One of his clients was Garold Bates, a contractor who was injured in January 2004. He had been sent to an Energy Partners oil rig to unload supplies, but found crashing waves were ramming his boat up against the platform pilings like a toy. A co-worker warned the company foreman back on the coast by radio that unloading the supplies was not a good idea due to the rough seas. The foreman ordered the pair to “go ahead and put it on there.” Bates’s leg was crushed between the platform and the boat, requiring emergency medical treatment and subsequent therapy for his injuries.

“The man that told [us] to do it, he wasn’t there,” Bates said in his deposition. “There probably wasn’t any seas kicking up where he was at on the land.”

The incident was never reported to the MMS; an Energy Partners spokesperson said it is not necessary to report incidents that are initially classified as a “first aid” problem. Lawyers said companies often avoid reporting accidents to win bonuses and future work because of their clean safety records.
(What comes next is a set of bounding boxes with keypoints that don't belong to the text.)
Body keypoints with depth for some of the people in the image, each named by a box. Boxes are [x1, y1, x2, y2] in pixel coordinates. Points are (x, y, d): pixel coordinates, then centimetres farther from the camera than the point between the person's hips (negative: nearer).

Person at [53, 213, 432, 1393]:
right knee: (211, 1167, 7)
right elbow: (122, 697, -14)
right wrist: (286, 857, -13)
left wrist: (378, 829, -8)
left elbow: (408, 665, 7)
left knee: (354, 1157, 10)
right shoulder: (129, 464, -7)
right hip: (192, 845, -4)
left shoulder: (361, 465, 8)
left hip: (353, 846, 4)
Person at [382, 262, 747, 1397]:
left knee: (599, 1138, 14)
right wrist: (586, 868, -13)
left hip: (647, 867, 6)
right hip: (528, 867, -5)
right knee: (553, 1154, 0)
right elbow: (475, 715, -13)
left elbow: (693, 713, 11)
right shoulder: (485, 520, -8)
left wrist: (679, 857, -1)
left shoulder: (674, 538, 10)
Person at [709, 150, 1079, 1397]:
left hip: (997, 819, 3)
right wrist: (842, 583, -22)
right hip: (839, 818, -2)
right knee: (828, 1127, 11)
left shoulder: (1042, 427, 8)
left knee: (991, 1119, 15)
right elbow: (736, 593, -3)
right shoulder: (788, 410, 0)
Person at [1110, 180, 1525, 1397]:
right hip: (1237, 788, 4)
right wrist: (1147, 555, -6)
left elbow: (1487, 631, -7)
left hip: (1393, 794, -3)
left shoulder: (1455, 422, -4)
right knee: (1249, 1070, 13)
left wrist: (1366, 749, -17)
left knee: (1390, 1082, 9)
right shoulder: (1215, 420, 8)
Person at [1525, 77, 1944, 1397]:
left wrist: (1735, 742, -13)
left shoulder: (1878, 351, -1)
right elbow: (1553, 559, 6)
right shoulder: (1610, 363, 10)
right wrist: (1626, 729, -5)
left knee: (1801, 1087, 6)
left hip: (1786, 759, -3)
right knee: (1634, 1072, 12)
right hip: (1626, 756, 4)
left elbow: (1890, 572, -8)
Bates’s injury lawsuit ended with a judge mediating a settlement in which the company paid Bates an undisclosed sum and admitted no fault.

Lee Hunt, director of the International Association of Drilling Contractors, says the view of rigs as unsafe and exploitative is “a total fabrication, a kind of dream scenario for an injury lawyer.
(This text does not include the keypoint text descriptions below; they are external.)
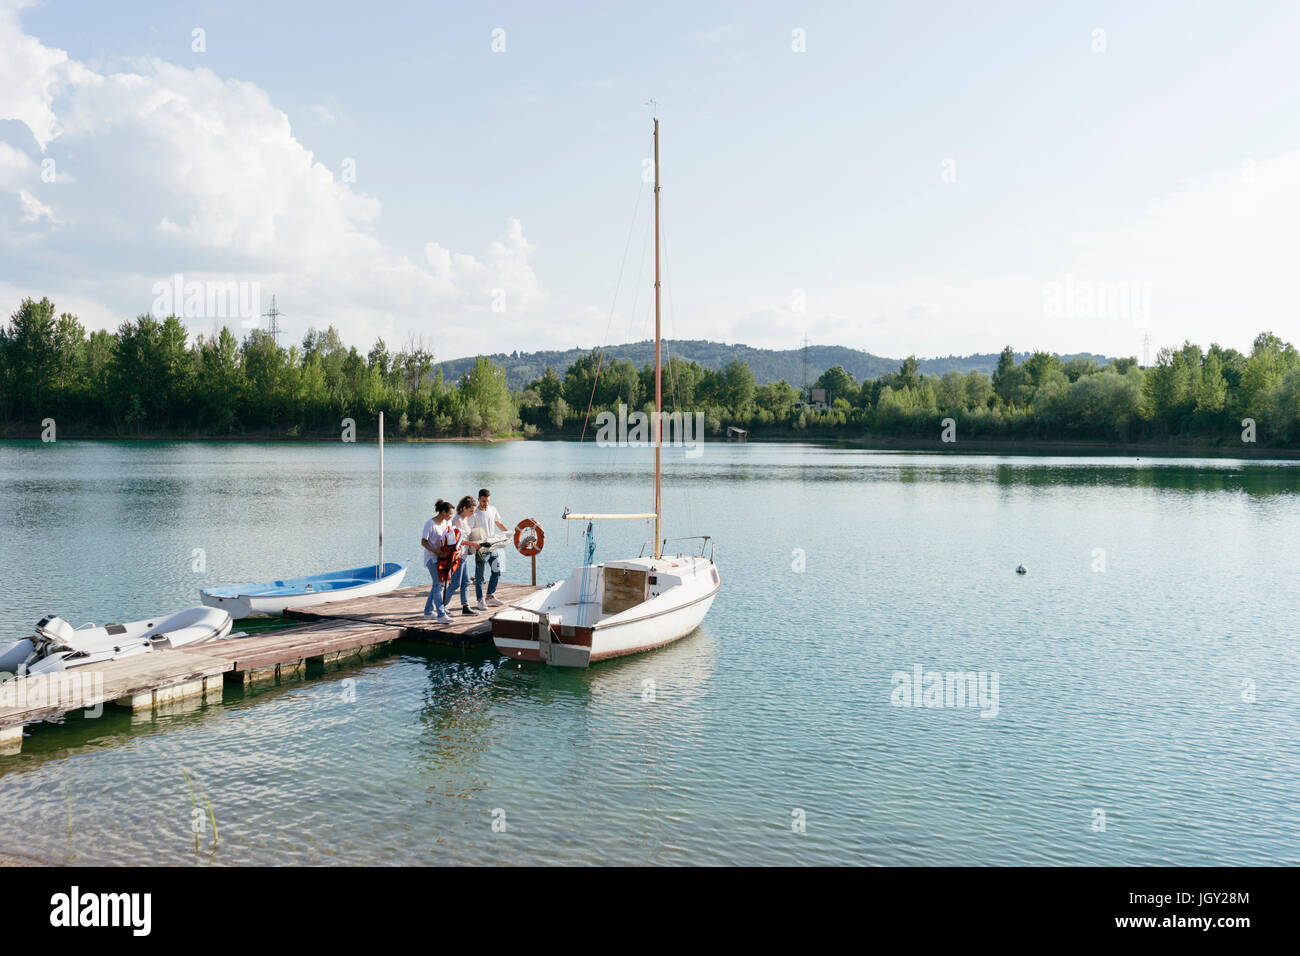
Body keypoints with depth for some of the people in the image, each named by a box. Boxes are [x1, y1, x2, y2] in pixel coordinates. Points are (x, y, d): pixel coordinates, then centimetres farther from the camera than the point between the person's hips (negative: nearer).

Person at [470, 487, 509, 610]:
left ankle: (490, 596, 25)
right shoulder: (474, 514, -12)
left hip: (494, 548, 6)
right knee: (480, 576, 0)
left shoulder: (493, 510, 7)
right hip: (481, 550, -6)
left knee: (497, 572, 11)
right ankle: (480, 601, 9)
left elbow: (499, 524, 20)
“Crews offshore are well fed, well housed, well paid, and very proud to be working the rigs,” he said. “These are incredibly well trained crews, and to say they’re treated so badly is terribly offensive.”

As the rigs become increasingly sophisticated and computer-guided, he said, the need for well educated, experienced and highly paid professionals has grown. An entry-level roustabout or maintenance worker will make $50,000 to $60,000 a year, and professionals substantially more.

A former senior MMS supervisor said that in 2007 and 2008, a handful of senior managers in the agency pushed the MMS Office of Safety Management to automatically fine operators when a worker was killed in an accident on its rigs or platforms. But “that ran right into the culture, a lot of opposition,” said the supervisor, who was familiar with the effort.

“It was like pushing Jell-O uphill.”

The issue of worker safety is playing a role in the follow-up to the BP Deepwater Horizon blowout. Rep. Ed Markey (D-Mass.) championed a bill that would prevent companies from firing employees who report safety violations and allows whistleblowers to appeal perceived retaliation to the Secretary of Labor.

“We have heard that the workers aboard the [Deepwater Horizon] rig had safety concerns, but in the end they were powerless to stop the cascading string of bad decisions by BP that led to the disaster,” Markey said during debate. The bill passed the House by a vote of 315-93 and was incorporated into a larger energy bill that passed the House on a far closer vote.

The legislation, however, stalled in the Senate.

Staff writer Juliet Eilperin and researcher Madonna Lebling contributed to this story.